--- TASK INPUT ---

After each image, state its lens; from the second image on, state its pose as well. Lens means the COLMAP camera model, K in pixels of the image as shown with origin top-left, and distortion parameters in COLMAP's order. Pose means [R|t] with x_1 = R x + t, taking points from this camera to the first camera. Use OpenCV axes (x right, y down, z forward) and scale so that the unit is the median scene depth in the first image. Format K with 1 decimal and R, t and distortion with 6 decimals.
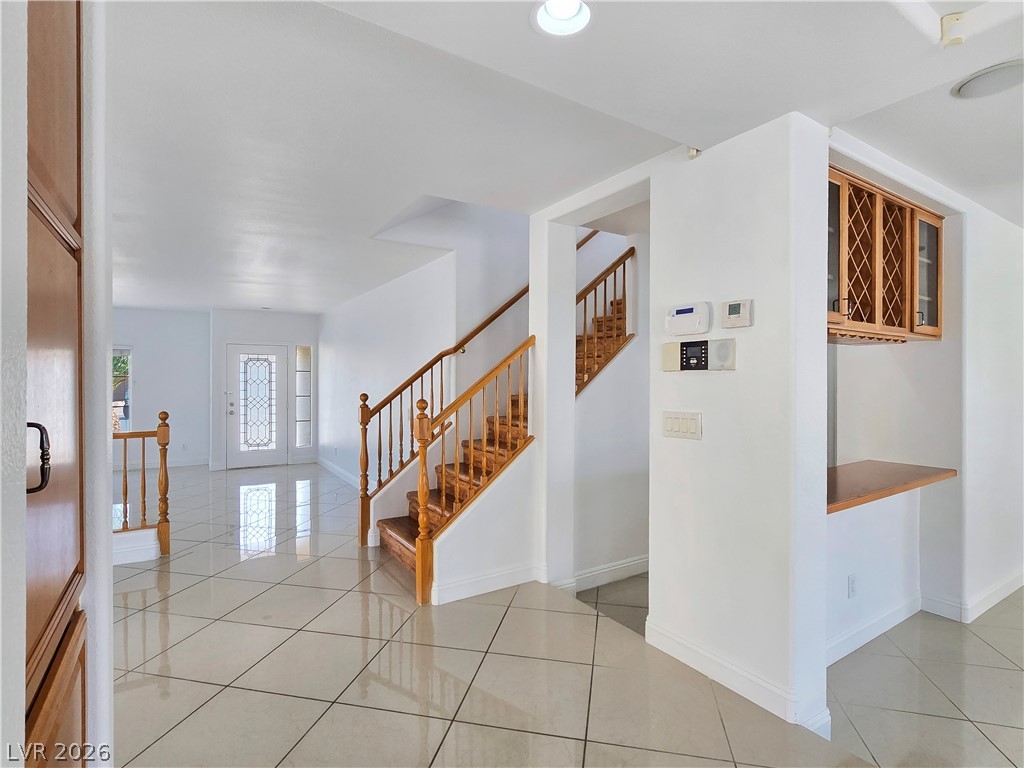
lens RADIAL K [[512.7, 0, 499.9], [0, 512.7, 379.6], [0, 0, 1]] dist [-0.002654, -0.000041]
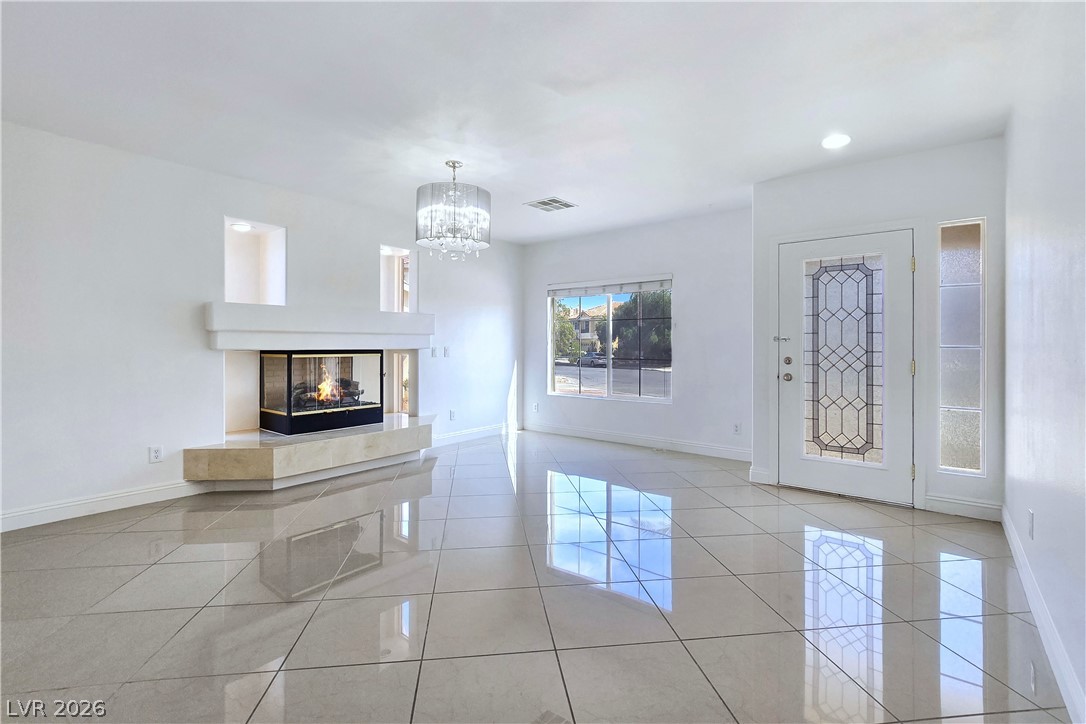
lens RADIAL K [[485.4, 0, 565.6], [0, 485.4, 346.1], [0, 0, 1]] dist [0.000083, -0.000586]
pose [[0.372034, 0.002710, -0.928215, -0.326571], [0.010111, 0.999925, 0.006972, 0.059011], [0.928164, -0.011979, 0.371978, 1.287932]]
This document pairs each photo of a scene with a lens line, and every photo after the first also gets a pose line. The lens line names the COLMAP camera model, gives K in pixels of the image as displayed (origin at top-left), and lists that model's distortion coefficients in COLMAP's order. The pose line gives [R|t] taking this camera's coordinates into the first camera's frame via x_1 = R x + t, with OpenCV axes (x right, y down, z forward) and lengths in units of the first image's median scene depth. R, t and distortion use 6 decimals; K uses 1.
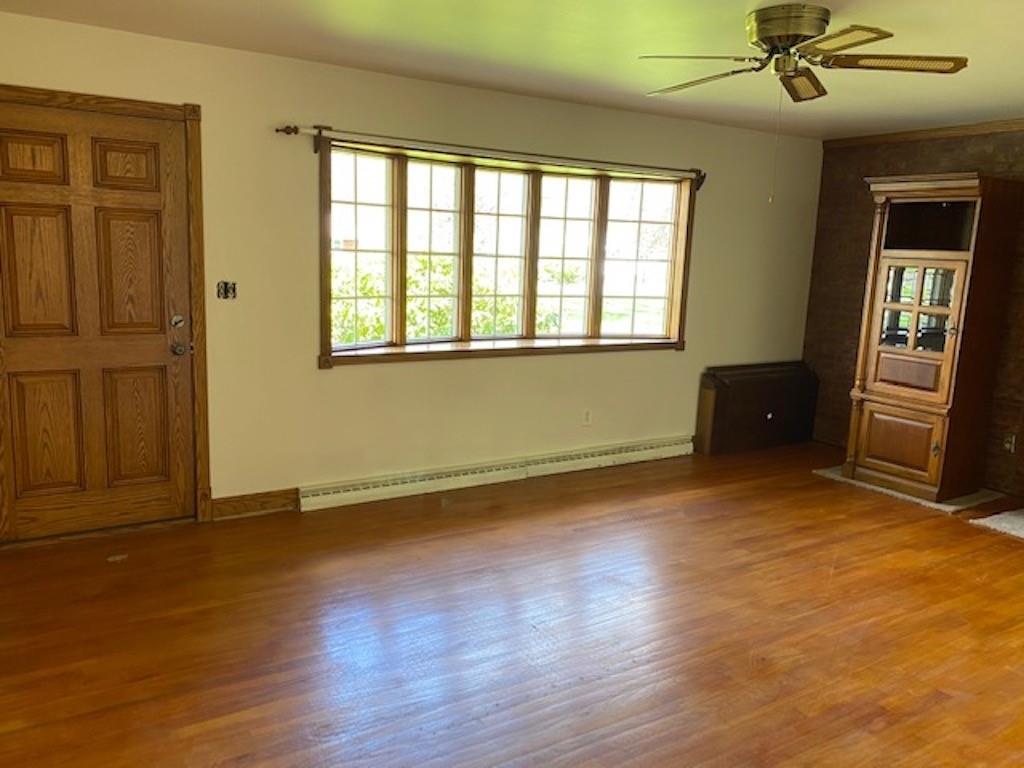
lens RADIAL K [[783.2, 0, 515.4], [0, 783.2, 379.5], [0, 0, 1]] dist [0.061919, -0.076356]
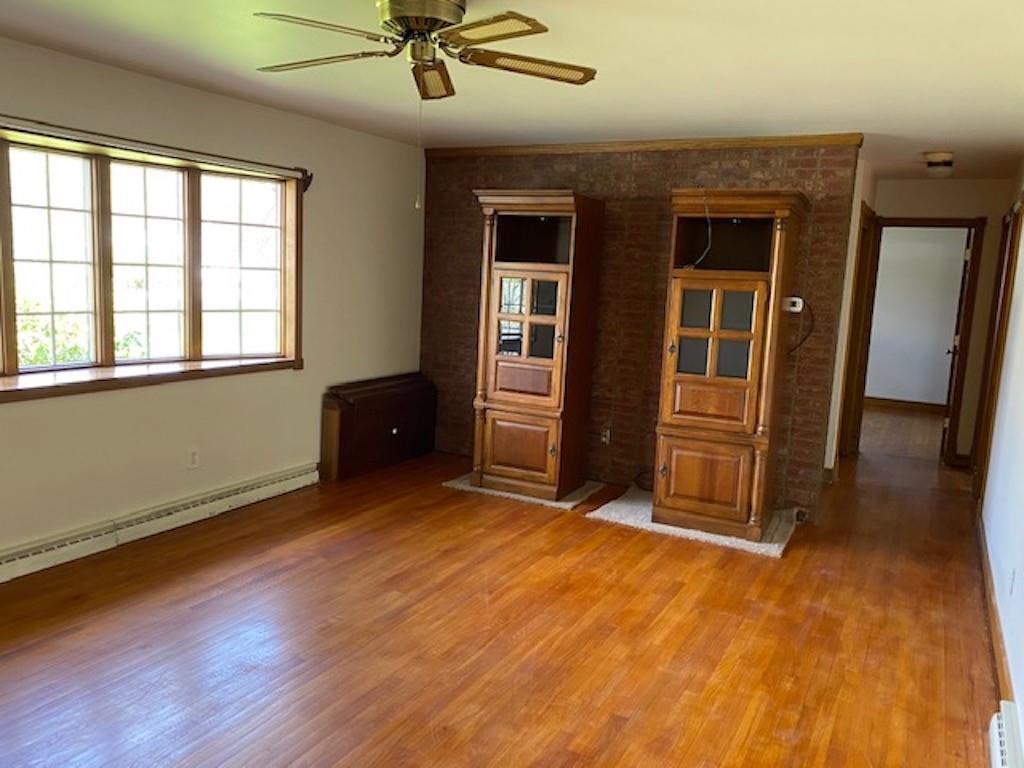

---

EXERCISE AIM> Retype only the lines from the line with "This document pairs" through the last line of the data. Keep both ends and skip the pictures.

SOLUTION FOR THIS TASK>
This document pairs each photo of a scene with a lens line, and every photo after the first also gets a pose line. The lens line names the COLMAP camera model, gives K in pixels of the image as displayed (origin at top-left), and lists that model's distortion coefficients in COLMAP's order. The pose line gives [R|t] taking this camera's coordinates into the first camera's frame via x_1 = R x + t, with OpenCV axes (x right, y down, z forward) and lengths in units of the first image's median scene depth. R, t and distortion use 6 decimals; K uses 1.
lens RADIAL K [[783.2, 0, 515.4], [0, 783.2, 379.5], [0, 0, 1]] dist [0.061919, -0.076356]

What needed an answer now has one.